There is a phrase that people often utter and I find it vulgar and ignorant and that is: "He doesn't look disabled" - a phrase I have heard describing others and also myself.  I have a disability in terms of my visual impairment and it causes a lot of problems in life.  I am what you would call well adjusted, meaning I live quite a functional life and in many ways most people would not even know I had any difficulty at all unless I told them.  This is an invisible disability by nature, something which is not obvious to see when you look at someone.

Physical disabilities are often visible, but these disabilities are a minority in comparison to the many conditions people live with and have to overcome.  Even the definition of a disability can at times be considered fluid as there are people who would not consider themselves disabled even with a condition that would be considered as such.  This all brings us back to the idea that there is an expected behaviour that people who are disabled should conform to, for other people to be able to see they have a disability.

The problem I have with this sentiment is the way it is used with negative connotations.  It undermines what a person has achieved and overcome.  People who are well adjusted are often deemed to be fraudulent, or they are deemed to be deceptive.  I have had this said to me too, people who lack the understanding of how my Nystagmus affects me are often surprised by what I can read up close and what I can see at a distance, to the point where I have been accused of making it up.  The only saving grace for me with Nystagmus is the fact that my eyes constantly move, which anyone who pays close enough attention will see - which has caused confidence issues as I have discussed before - but that one visible aspect somehow redeems my claim.  If my eyes didn't move then people wouldn't believe me.  I find that quite infuriating because it perpetuates the idea that struggle has to be visible as well as the condition.  That you have to be seen to be finding things hard to do in order for people to believe you.

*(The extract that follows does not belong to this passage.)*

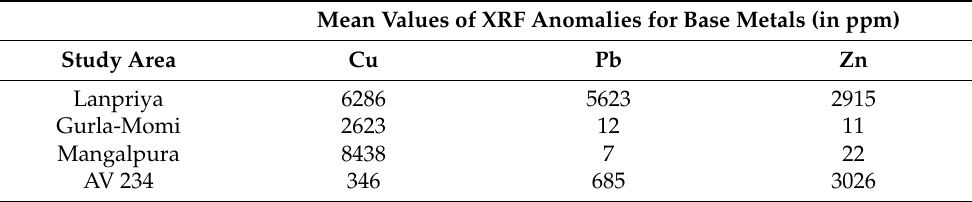
Figure 20. ( a ) Photomicrograph of sulfide (collected under reflected light) occurring within Quartzite in Mangalpura area. ( b ) Photomicrograph of sulfide (collected under reflected light) occurring within Balykhera area. ( c) Photomicrograph of sulfide (collected under reflected light) occurring within Calcareous Silicates in Baran area. ( d ) Photomicrograph of Gossanized magnetite rich quartzite (under reflected light) near Gurla village. Table 3. XRF values of representative samples collected from few important areas around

There are many diseases and illnesses that have no outwardly visible symptoms.  Even simple benign things like a headache are not visible.  If you had Cancer and went to a Doctor who refused to believe you had it as you "don't look like you have Cancer" you would likely be mortified.  I am a non violent person but even I would want to punch him.  To take the view that health and well-being are visual and that any deviation from that must produce a visible sign of that deviation is incredibly closed minded, and it is incredibly dangerous.  "I don't have it, I would know, I'd have symptoms" is an incredibly weak argument.  Many diseases for one have incubation periods during which no symptoms at all occur, visible or not.  Some you can even have for years before you show any symptoms at all.

People say we shouldn't judge each other by what we look like, a sentiment often reserved for referring to peoples' attractiveness - that sentiment needs to be extended to health too.  You shouldn't judge a person's health by what they look like.